(Capture d’écran France 3).

Résultats définitifs, sur les 17 cantons qui composent l’Assemblée départementale des P-O : 11 cantons pour la Gauche (22 élus) ; 6 cantons pour la Droite (12 conseillers départementaux).

 

Ils étaient 21 élus dans l’Assemblée Départementale sortante (sur 31 élus qui composaient le Conseil Général des Pyrénées-Orientales), ils seront désormais 22 élus à siéger dans le groupe de la Majorité départementale de Gauche (PS-PCF) emmenée par la présidente et sénatrice des P-O, Hermeline Malherbe, brillamment réélue dans son fief perpignanais qui s’appuie désormais aussi sur le territoire de la commune de Toulouges dont le maire, Jean Roque, forme avec elle le binôme gagnant.
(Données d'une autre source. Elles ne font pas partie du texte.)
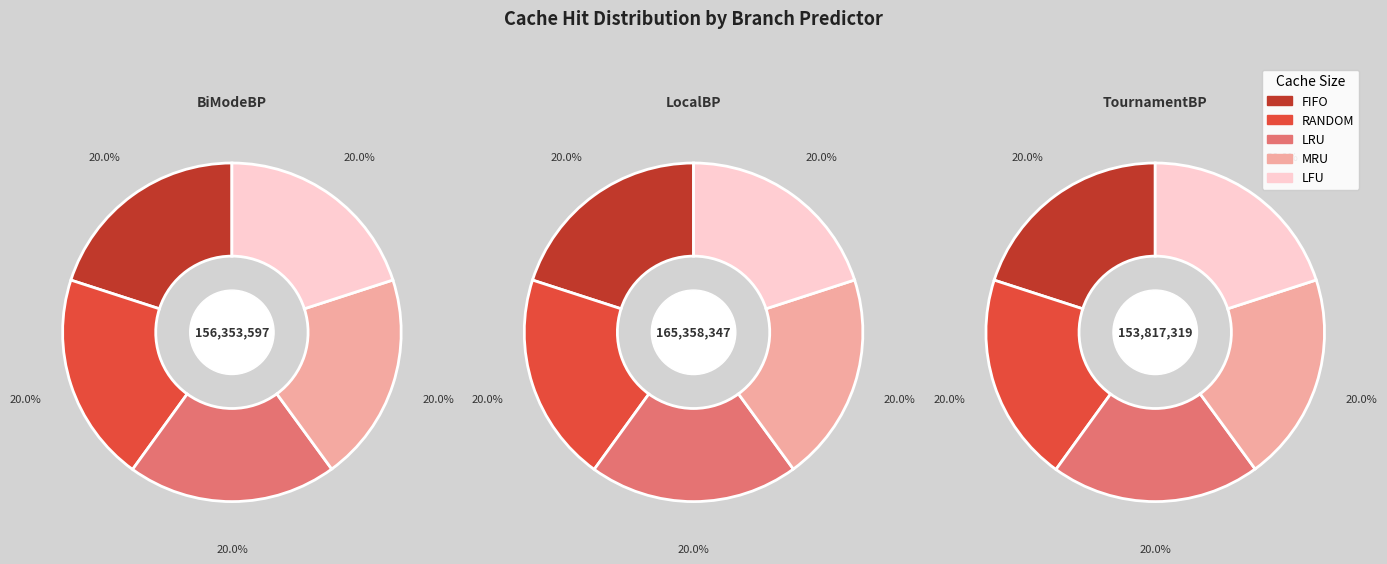

How many segments does this pie chart have?

5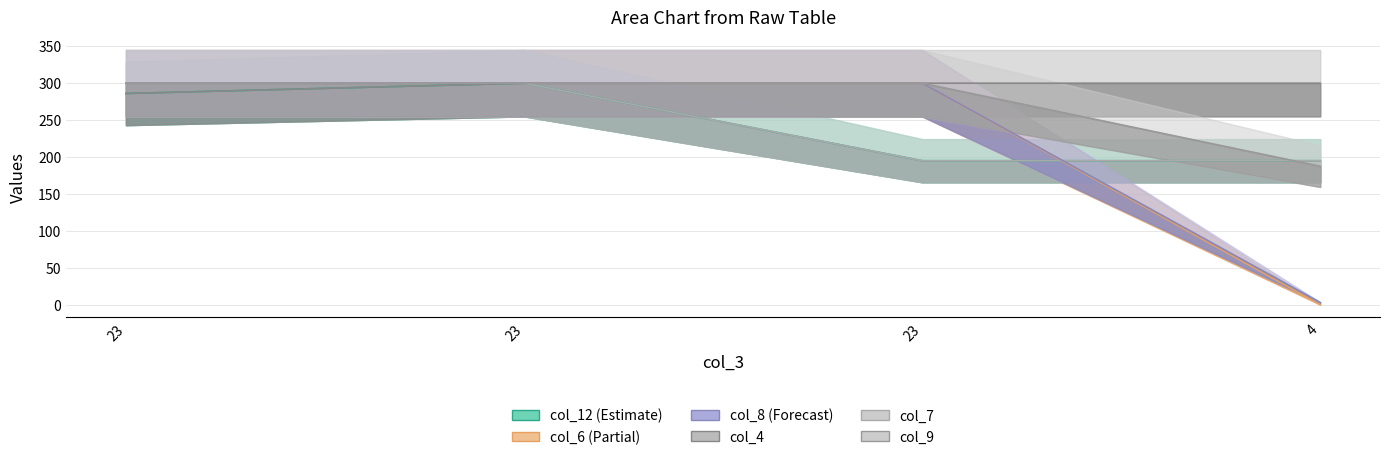

The col_6 series shows 300.0 at 23. True or false?

True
Soulignons au passage la remarquable performance de la secrétaire d’Etat aux Personnes handicapées et à la Lutte contre l’exclusion, Ségolène Neuville (PS), qui réussit l’exploit de rassembler sur son binôme – avec Alexandre Reynal, maire PS d’Amélie-les-Bains/ Palalda – plus de 51% des suffrages exprimés dans le cadre d’une « triangulaire ».

(Photos ci-dessus : Michel Moly, au milieu de ses nombreux supporters de la Côte Vermeille, fêtant sa très belle victoire aux « Templiers », ce soir, à Collioure).

 

L’exploit c’est également les réélections, aux forceps, et toujours dans des triangulaires, de Michel Moly (PS) sur le canton de La Côte Vermeille, et de José Puig (Centre gauche) sur le canton de La Côte Salanquaise malgré un Front National très haut.
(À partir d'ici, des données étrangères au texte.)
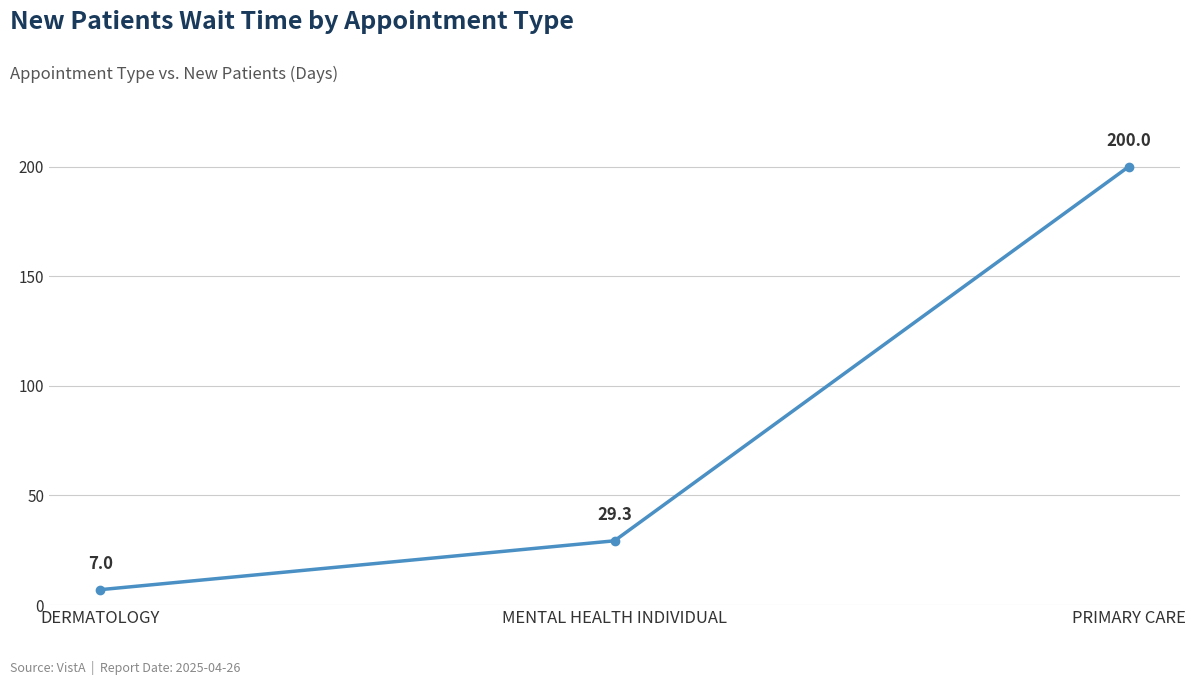

What is the average value?

78.8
Avec seulement 12 conseillers départementaux, l’équipe « Catalans gagnants » de l’UMP Jean Castex (maire de Prades) n’a pas convaincu. Le slogan a viré à « Catalans perdants »…

A droite, c’est bien le maire de Perpignan, Jean-Marc Pujol (UMP), président de la Communauté d’Agglomération Perpignan Méditerranée qui tire son épingle du jeu et qui crée la surprise de ce second tour, puisque grâce à sa stratégie désormais la Ville de Perpignan aura six élus (UMP-UDI) dans la future Assemblée Départementale, contre quatre seulement dans le Conseil Général’66 sortant.